Сделав несколько шагов, я останавливаюсь. Я смакую всеобъемлющее забвение, в которое я ввергнут. Я нахожусь между двумя городами; один со мной не знаком, другой — раззнакомился. Кто вспоминает обо мне? Быть может, грузная молодая женщина в Лондоне... Да и обо МНЕ ли она думает? К тому же есть еще этот тип, этот египтянин. Быть может, сейчас он вошел к ней в номер, быть может, обнимает ее. Я не ревную, я знаю, что она живой мертвец. Даже если бы она любила его всем сердцем, все равно это была бы любовь умершей. А я — я был ее последней живой любовью. Но всё же он может ей дать другое — наслаждение. И если сейчас она изнемогает в бездонной сумятице ощущений, значит, в ней не осталось ничего, что связывает ее со мной. Она наслаждается, а я значу для нее не больше, чем если бы она никогда со мной не встречалась: в мгновение ока она исторгла меня из себя, и все сознание мира тоже меня исторгло. Странное чувство. И однако же, я знаю, что существую, что Я здесь.
Я говорю «я» — но понятие это утратило для меня смысл. Я настолько предан забвению, что мне трудно почувствовать самого себя. Реального во мне осталось только существование, и оно чувствует, что существует. Я долго, беззвучно зеваю. Никого. Антуан Рокантен не существует Ни для кого. Забавно. А что такое вообще Антуан Рокантен? Нечто абстрактное. Тусклое воспоминание обо мне мерцает в моем сознании. Антуан Рокантен... И вдруг «я» начинает тускнеть, все больше и больше — кончено: оно угасло совсем.
Среди стен домов остается сознание, трезвое, неподвижное, опустошенное, оно само себя воспроизводит. Оно стало необитаемым. Еще недавно кто то говорил: «я», кто то говорил: «мое сознание». Кто же это? Раньше во вне находились говорящие улицы со знакомыми запахами и красками. Теперь остались безымянные стены, безымянное сознание. Итак, в наличии: стены домов и между ними малюсенькая, живая и безликая прозрачность. Сознание существует как дерево, как былинка. Оно дремлет, ему скучно. Маленькие мимолетные существования поселяются в нем, как птицы на ветках.
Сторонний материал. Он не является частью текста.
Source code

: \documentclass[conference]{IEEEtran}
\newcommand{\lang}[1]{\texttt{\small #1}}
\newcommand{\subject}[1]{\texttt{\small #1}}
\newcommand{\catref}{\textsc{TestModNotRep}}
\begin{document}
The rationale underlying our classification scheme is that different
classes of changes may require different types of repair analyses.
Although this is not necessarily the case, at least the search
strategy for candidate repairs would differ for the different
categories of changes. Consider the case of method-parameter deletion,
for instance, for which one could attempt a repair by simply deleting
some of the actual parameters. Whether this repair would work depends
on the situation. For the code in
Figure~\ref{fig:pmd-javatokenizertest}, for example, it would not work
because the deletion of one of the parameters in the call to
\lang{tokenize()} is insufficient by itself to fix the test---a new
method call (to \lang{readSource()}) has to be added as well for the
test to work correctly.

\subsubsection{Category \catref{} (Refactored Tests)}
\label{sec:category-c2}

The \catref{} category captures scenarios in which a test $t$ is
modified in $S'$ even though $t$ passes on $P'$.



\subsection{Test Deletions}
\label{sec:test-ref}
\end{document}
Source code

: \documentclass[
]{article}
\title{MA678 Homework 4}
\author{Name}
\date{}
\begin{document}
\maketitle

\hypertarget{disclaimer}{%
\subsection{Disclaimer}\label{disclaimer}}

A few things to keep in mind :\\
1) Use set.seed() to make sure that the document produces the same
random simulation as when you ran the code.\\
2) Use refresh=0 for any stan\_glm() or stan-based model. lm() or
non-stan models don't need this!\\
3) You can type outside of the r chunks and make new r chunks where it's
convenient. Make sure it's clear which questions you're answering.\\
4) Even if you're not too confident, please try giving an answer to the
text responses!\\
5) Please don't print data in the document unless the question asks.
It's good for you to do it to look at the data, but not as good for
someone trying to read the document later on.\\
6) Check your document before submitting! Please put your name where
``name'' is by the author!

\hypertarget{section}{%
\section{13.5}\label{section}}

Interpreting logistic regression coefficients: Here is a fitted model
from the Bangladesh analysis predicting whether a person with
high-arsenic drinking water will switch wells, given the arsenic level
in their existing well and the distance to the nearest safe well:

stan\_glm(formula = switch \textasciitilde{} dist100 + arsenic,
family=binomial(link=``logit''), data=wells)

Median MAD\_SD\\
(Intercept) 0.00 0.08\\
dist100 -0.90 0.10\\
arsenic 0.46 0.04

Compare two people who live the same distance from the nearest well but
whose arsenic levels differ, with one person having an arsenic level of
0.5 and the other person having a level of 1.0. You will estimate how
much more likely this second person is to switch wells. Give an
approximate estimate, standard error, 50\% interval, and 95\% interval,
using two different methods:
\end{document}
Поселятся, а потом исчезнут. Забытое, заброшенное — среди стен домов под серым, пасмурным небом сознание. А смысл его существования вот в чем: оно сознает, что оно лишнее. Оно разжижается, распыляется, тщится затеряться на темной стене, возле фонаря или там, дальше, в вечерней дымке. Но забыться ему не удается НИКОГДА; оно сознает, что оно сознание, которое пытается забыться. Такова его участь. Есть сдавленный голос, который произносит: «Поезд отходит через два часа», и есть сознание этого голоса. Есть также сознание некоего лица. Окровавленное, перепачканное, медленно проплывает оно, и в больших глазах стоят слезы. Его нет среди этих стен, его нет нигде. Оно исчезает, его вытесняет сутулая фигура с окровавленной головой, она удаляется медленными шагами, и на каждом шагу кажется — сейчас она остановится, и она не останавливается никогда. Есть сознание этой фигуры, медленно бредущей по темной улице. Она идет, но не удаляется. Темная улица не имеет конца, она теряется в небытии. Ее нет среди этих стен, ее нет нигде. Есть сознание сдавленного голоса, который произносит: «Самоучка бродит по городу».
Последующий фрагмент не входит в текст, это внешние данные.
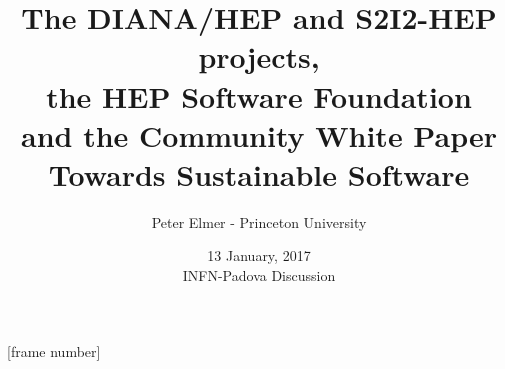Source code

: \documentclass{beamer}
\title{The DIANA/HEP and S2I2-HEP projects, \\
       the HEP Software Foundation \\
       and the Community White Paper \\
       Towards Sustainable Software}
\author{Peter Elmer - Princeton University}
\date{13 January, 2017 \\ INFN-Padova Discussion}
\begin{document}
\maketitle

%
%

[frame number]






























































%
\end{document}

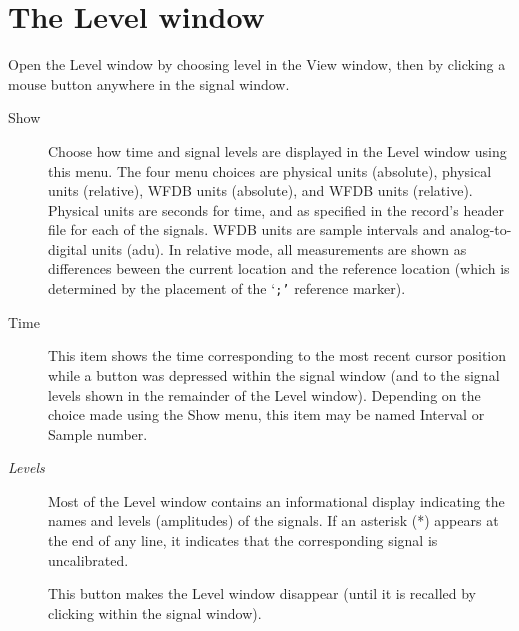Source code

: \documentclass[twoside]{book}
\newcommand{\keycap}[1]{\cornersize{.5}\Ovalbox{\small\sf #1}}
\newcommand{\button}[1]{\cornersize{2}\ovalbox{\rule[-.3mm]{0cm}{2.5mm}\small\sf ~#1~}}
\newcommand{\amenubutton}[1]{{\sf #1}~\keycap{\ensuremath{\nabla}}}
\begin{document}
\section{The {\sf Level} window}

\begin{figure}[h]
\centerline{}
\end{figure}
\label{sec:level-window}
Open the {\sf Level} window by choosing {\sf level} in the {\sf View}
window, then by clicking a mouse button anywhere in the signal window.

\begin{description}
\item[\amenubutton{Show}]
Choose how time and signal levels are displayed in the {\sf Level}
window using this menu.  The four menu choices are {\sf physical units
(absolute)}, {\sf physical units (relative)}, {\sf WFDB units
(absolute)}, and {\sf WFDB units (relative)}.  Physical units are
seconds for time, and as specified in the record's header file for
each of the signals.  WFDB units are sample intervals and
analog-to-digital units (adu).  In relative mode, all measurements are
shown as differences beween the current location and the reference
location (which is determined by the placement of the `{\tt ;'}
reference marker).

\item[{\sf Time}]
This item shows the time corresponding to the most recent cursor
position while a button was depressed within the signal window (and to
the signal levels shown in the remainder of the {\sf Level} window).
Depending on the choice made using the {\sf Show} menu, this item may
be named {\sf Interval} or {\sf Sample number}.

\item[{\it Levels}]
Most of the {\sf Level} window contains an informational display
indicating the names and levels (amplitudes) of the signals.  If an
asterisk (*) appears at the end of any line, it indicates that the
corresponding signal is uncalibrated.

\item[\button{Dismiss}]
This button makes the {\sf Level} window disappear (until it is
recalled by clicking within the signal window).
\end{description}
\end{document}
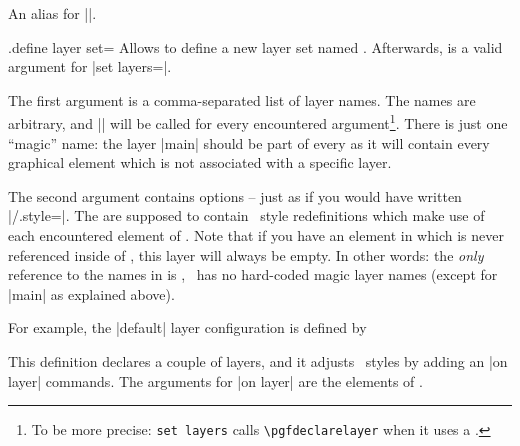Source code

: {\begin{command}{}
\end{command}
\begin{command}{}
    An alias for ||.
\end{command}

\begin{handler}{{.define layer set}=}
	Allows to define a new layer set named . Afterwards,  is a valid argument for |set layers=|.

	The first argument  is a comma-separated list of layer names. The names are arbitrary, and |\pgfdeclarelayer| will be called for every encountered argument\footnote{To be more precise: \texttt{set layers} calls \texttt{\textbackslash pgfdeclarelayer} when it uses a .}. There is just one ``magic'' name: the layer |main| should be part of every  as it will contain every graphical element which is not associated with a specific layer.

	The second argument  contains options -- just as if you would have written |/.style=|. The  are supposed to contain \PGFPlots\ style redefinitions which make use of each encountered element of . Note that if you have an element in  which is never referenced inside of , this layer will always be empty. In other words: the \emph{only} reference to the names in  is , \PGFPlots\ has no hard-coded magic layer names (except for |main| as explained above).

	For example, the |default| layer configuration is defined by
\begin{codeexample}
\end{codeexample}
	\noindent This definition declares a couple of layers, and it adjusts \PGFPlots\ styles by adding an |on layer| commands. The arguments for |on layer| are the elements of .


\end{handler}}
Нет, не по этому городу, не среди этих безжизненных стен! Самоучка бродит по свирепому городу, который его не забыл. Есть люди, которые о нем думают, например корсиканец или толстая дама. А может, и все остальные жители города. Он еще не затерян, он еще не может потерять свое «я», истерзанное, окровавленное «я», которое они не пожелали добить. У него болят губы, болит нос: «Мне больно», — думает он. Он бродит, ему надо бродить. Если он остановится хоть на минуту, вокруг него внезапно вырастут стены библиотеки, и он окажется взаперти, и рядом очутится корсиканец, и сцена повторится снова во всех подробностях, и дама крикнет с издевкой: «Таким негодяям место на каторге». Он бродит, он не хочет возвращаться домой: дома его поджидает корсиканец, и толстуха, и двое юнцов. «Отрицать бесполезно, я видел». И сцена повторится снова. «Господи, — думает он, — и зачем я это сделал, хоть бы я этого не сделал, хоть бы все было неправдой!»
Взволнованное лицо вновь и вновь проходит перед сознанием: «А вдруг он покончит с собой». Но нет, эта кроткая, затравленная душа не может думать о смерти.
Есть сознание, сознающее самое себя. Оно видит себя насквозь, спокойное и опустелое среди этих стен, оно освобождено от человека, обитавшего в нем, оно чудовищно, потому что оно никто. Голос говорит: «Багаж сдан. Поезд отходит через два часа». Стены домов тянутся справа и слева. Есть сознание дорожного покрытия, скобяной лавки, амбразур казармы, и голос говорит: «В последний раз».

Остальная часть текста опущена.